CoursesSecure CI/CD with GitLabGitLab CI fundamentals

Runners & executors

What actually runs your jobs.

Beginner12 min · lesson 2 of 17

GitLab decides what to run; a runner actually runs it. A runner is an agent you install that picks up jobs from GitLab, executes each in an environment chosen by its executor, and reports results back. The executor is the important choice: it determines the isolation each job gets, and therefore how contained a malicious build is. The docker and kubernetes executors — a fresh container or pod per job — are the secure default.

Runner executors, by isolation
isolated (prefer)
docker
fresh container per job
kubernetes
fresh pod per job
risky
shell
runs directly on the host — a bad build owns the runner
A per-job container/pod means one poisoned build is thrown away with its environment. The shell executor shares the host across jobs.

Shared vs project runners

Runners can be shared across the whole GitLab instance or dedicated to a project/group.
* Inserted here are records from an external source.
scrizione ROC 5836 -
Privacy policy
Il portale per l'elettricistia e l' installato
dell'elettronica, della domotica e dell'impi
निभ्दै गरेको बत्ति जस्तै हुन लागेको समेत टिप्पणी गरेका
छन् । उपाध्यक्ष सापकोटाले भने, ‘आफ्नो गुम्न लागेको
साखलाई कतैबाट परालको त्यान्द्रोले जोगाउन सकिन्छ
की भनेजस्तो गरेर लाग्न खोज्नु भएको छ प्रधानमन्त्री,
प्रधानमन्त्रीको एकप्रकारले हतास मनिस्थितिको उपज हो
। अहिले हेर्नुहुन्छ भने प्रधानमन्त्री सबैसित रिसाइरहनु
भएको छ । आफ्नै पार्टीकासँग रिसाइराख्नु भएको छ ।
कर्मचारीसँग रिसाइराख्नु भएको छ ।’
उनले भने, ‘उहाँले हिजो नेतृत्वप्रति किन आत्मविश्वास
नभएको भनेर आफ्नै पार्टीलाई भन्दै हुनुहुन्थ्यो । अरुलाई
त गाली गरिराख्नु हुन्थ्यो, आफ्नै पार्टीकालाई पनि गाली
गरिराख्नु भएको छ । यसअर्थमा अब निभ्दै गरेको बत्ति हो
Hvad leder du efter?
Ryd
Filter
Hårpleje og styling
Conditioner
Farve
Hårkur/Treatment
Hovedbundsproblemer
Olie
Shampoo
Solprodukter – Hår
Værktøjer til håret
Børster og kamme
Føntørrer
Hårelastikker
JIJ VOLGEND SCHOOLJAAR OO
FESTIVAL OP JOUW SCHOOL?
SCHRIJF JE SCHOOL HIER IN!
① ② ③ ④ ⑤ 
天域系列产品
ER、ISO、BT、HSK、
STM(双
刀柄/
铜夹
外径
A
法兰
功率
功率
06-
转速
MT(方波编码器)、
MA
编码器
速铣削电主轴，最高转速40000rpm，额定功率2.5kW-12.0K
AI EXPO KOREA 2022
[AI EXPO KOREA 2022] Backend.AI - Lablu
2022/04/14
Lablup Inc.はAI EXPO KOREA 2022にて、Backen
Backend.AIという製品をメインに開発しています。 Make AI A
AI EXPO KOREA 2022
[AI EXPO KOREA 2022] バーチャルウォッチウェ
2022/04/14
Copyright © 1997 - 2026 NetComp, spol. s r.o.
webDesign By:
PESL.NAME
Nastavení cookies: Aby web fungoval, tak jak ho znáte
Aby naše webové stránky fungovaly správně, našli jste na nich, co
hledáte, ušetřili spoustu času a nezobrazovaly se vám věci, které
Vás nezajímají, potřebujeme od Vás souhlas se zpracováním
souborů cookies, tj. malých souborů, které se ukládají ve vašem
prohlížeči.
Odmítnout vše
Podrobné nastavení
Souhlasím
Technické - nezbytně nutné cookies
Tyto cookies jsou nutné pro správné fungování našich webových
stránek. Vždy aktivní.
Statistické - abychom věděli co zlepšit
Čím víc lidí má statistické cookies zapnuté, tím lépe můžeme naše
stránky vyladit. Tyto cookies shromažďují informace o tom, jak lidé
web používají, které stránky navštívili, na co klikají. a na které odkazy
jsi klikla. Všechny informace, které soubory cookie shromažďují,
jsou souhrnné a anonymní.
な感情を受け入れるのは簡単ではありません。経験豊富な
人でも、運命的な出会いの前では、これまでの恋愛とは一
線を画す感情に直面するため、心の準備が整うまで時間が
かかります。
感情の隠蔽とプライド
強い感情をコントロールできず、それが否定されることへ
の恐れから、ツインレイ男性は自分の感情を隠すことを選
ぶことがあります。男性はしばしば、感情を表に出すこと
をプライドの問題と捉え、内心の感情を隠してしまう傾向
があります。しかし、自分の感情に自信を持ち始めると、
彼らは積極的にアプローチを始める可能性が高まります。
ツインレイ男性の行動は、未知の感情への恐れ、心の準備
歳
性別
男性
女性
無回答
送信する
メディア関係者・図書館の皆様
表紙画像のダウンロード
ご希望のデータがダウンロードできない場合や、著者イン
Shared runners are convenient but mean many projects’ jobs run on the same machines, so a compromised job on a shared runner can affect others. For anything sensitive — especially jobs that touch production — use dedicated runners you control, and keep them separate from the runners open to forks and untrusted contributions.

config.toml (runner)
[[runners]]
name = "docker-runner"
executor = "docker"
[runners.docker]
image = "alpine:3.20"
privileged = false # do NOT enable unless you truly need DinD
volumes = ["/cache"] # never mount /var/run/docker.sock here

The privileged trap

To build container images inside a job you need a build engine, and the tempting shortcut is privileged: true (or mounting the host Docker socket) so the job can run Docker-in-Docker. Both hand the job root on the runner host — exactly the escape path the container courses warn about. Prefer a daemonless builder (Kaniko or BuildKit rootless) that builds images without a privileged runner at all.

Never run untrusted jobs on a privileged shared runner
A privileged runner, or one with the Docker socket mounted, gives every job it runs root on that host. Combine that with a shared runner open to forks and a merge request from anyone can own your CI infrastructure. Use isolated executors, avoid privileged mode, and keep production-capable runners off shared/fork pools.